In response to this, officials in San Bernardino have formed a community STD task force in order to fight back against the rising rate of sexually transmitted diseases afflicting the county.
The task force will largely consist of doctors, school representatives, church groups and community members in general.
The first meeting of this newly formed task force took place on April 19, at San Bernardino Valley College.
Attending the meeting were several of San Bernardino’s top health officials.
Among the items discussed at this meeting were the questions of what is causing the rise in STDs in San Bernardino and the U.S. in general.

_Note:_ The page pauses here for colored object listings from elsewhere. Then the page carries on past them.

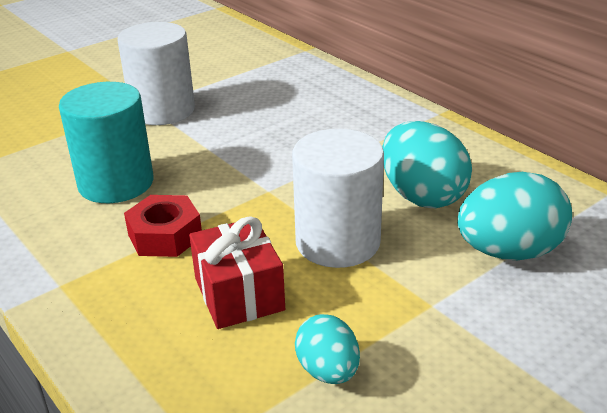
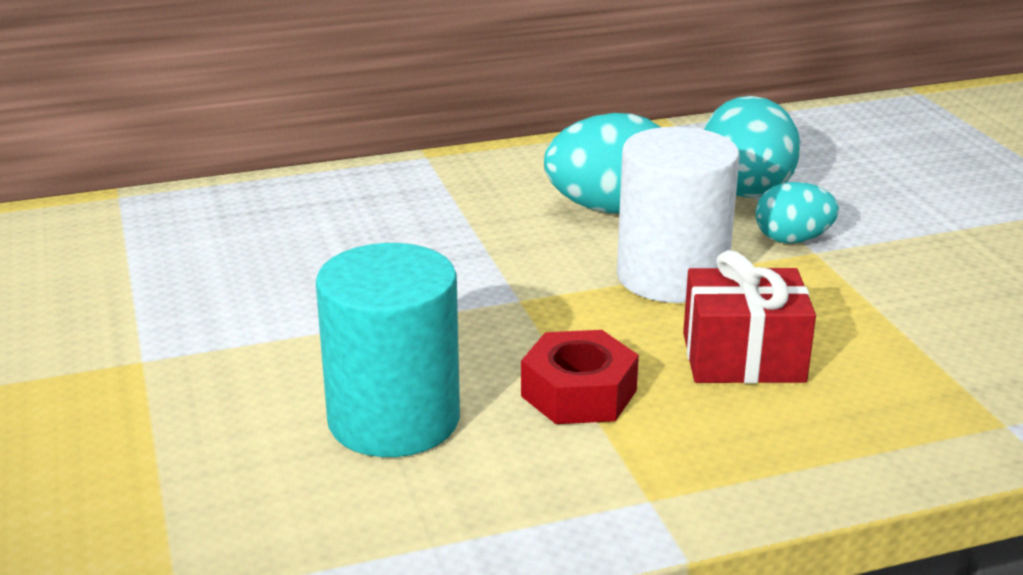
camera: 70 degrees left, 5 degrees down
(162, 110) = (183, 346): white cylinder -> none
(328, 371) = (901, 328): turquoise egg -> turquoise egg (792, 240)

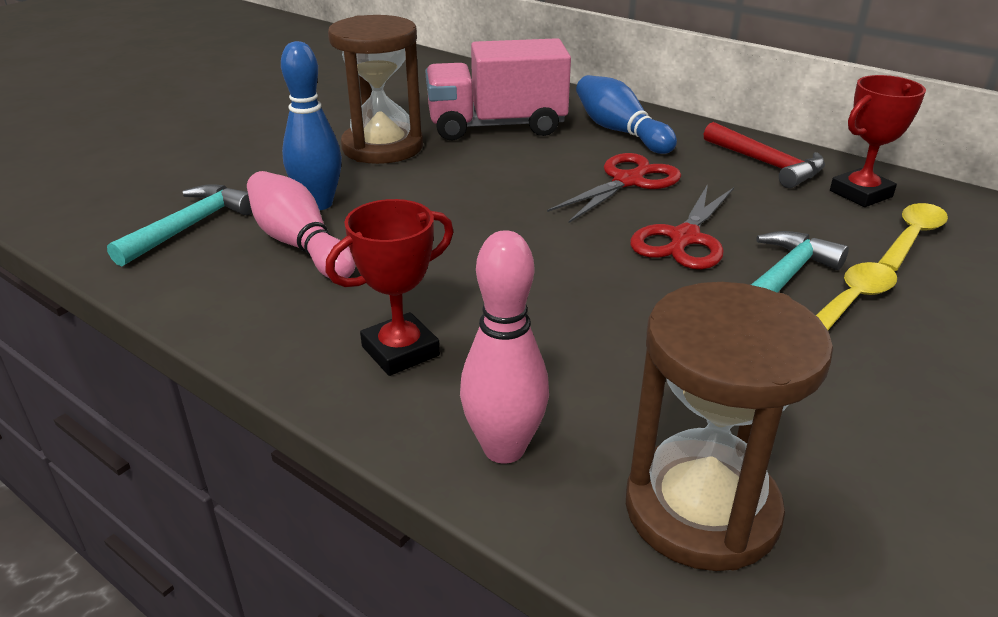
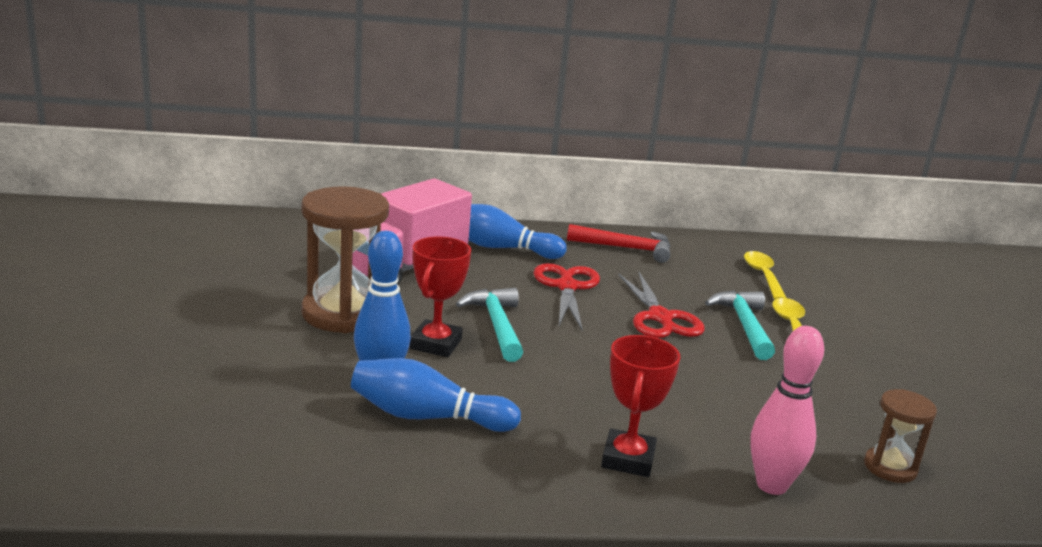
camera: 45 degrees left, 10 degrees down
(190, 227) = (307, 439): turquoise hammer -> turquoise hammer (497, 325)
(300, 244) = (427, 417): pink bowling pin -> blue bowling pin
(701, 509) = (890, 467): brown hourglass -> brown hourglass, size x0.53
(860, 194) = (702, 255): red trophy -> red trophy (435, 344)

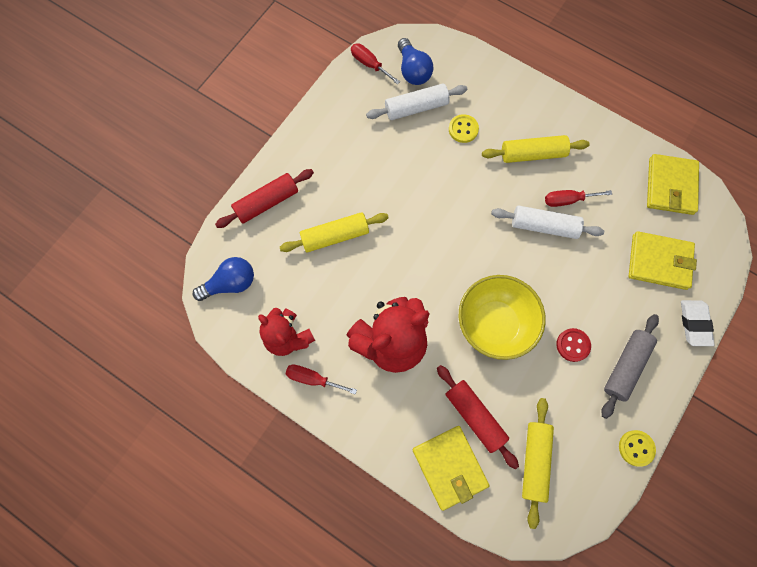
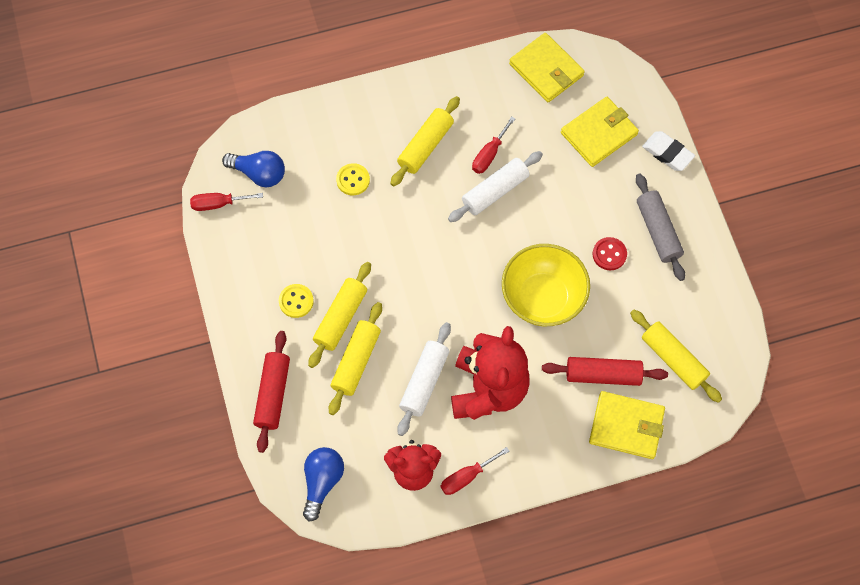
camera: 50 degrees left, 5 degrees down
(357, 201) = (340, 318): none -> yellow rolling pin
(416, 107) = (297, 200): white rolling pin -> white rolling pin (424, 382)
(636, 448) = (723, 278): yellow button -> yellow button (296, 301)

Due to the prevalence of birth control and medical services in the county, cases of unwanted pregnancies and HIV have dropped considerably.
Cases of chlamydia and gonorrhea, on the other hand, have risen dramatically. In 2016, San Bernardino ranked 16th out of all counties in the nation when it came to the amount of reported cases of chlamydia.
It ranked 25th in cases of gonorrhea.
Some officials at the meeting believed it was largely due to the amount of hook-up apps in use across the Inland Empire.
Others pointed to the increasing resistance modern STDs seem to have to antibiotics.
Another concern raised by health officials in the task force was the rising amount of congenital syphilis, which refers to infants born with syphilis contracted from their mothers.
This causes concern due to the fact that syphilis is treatable, making congenital syphilis entirely preventable.
While there are several ways the Task Force is planning to combat rising STD rates, the group claims that abstaining from sexual activity is currently the best option for county residents.
They are also advising sexually active individuals to get tested often.
“I had no idea it was that bad, but at the same time I’m not really surprised,” said student Samantha Taylor. “It makes sense to tell people ‘stay abstinent’, but I don’t think it’ll accomplish anything at all.”
While some students are unsure how effective this task force will be, some feel that simply raising awareness will be an accomplishment.
“I was really young when I got infected with an STD,” said a student, who wished to remain anonymous. “We got basic sex ed in middle school, but me and all my friends thought they were really rare and there was no way we could ever get them.”
Additionally, the task force will be pushing health care providers to judge patients as little as possible in order to decrease the stigma around STDs and encourage infected individuals to seek treatment.
STDs are a significant problem, even within the school, according to Dr. Richelle Marracino, CSUSB Medical Chief of Staff.
“The ‘fight’ against STD’s begins with each student taking responsibility for their actions, not making assumptions they are safe, and taking the necessary measures to be safe without exception,” said Dr. Marracino.
The CSUSB Health Center collaborates with San Bernardino County’s Department of Public Health to screen for and treat STDs in addition to raising awareness.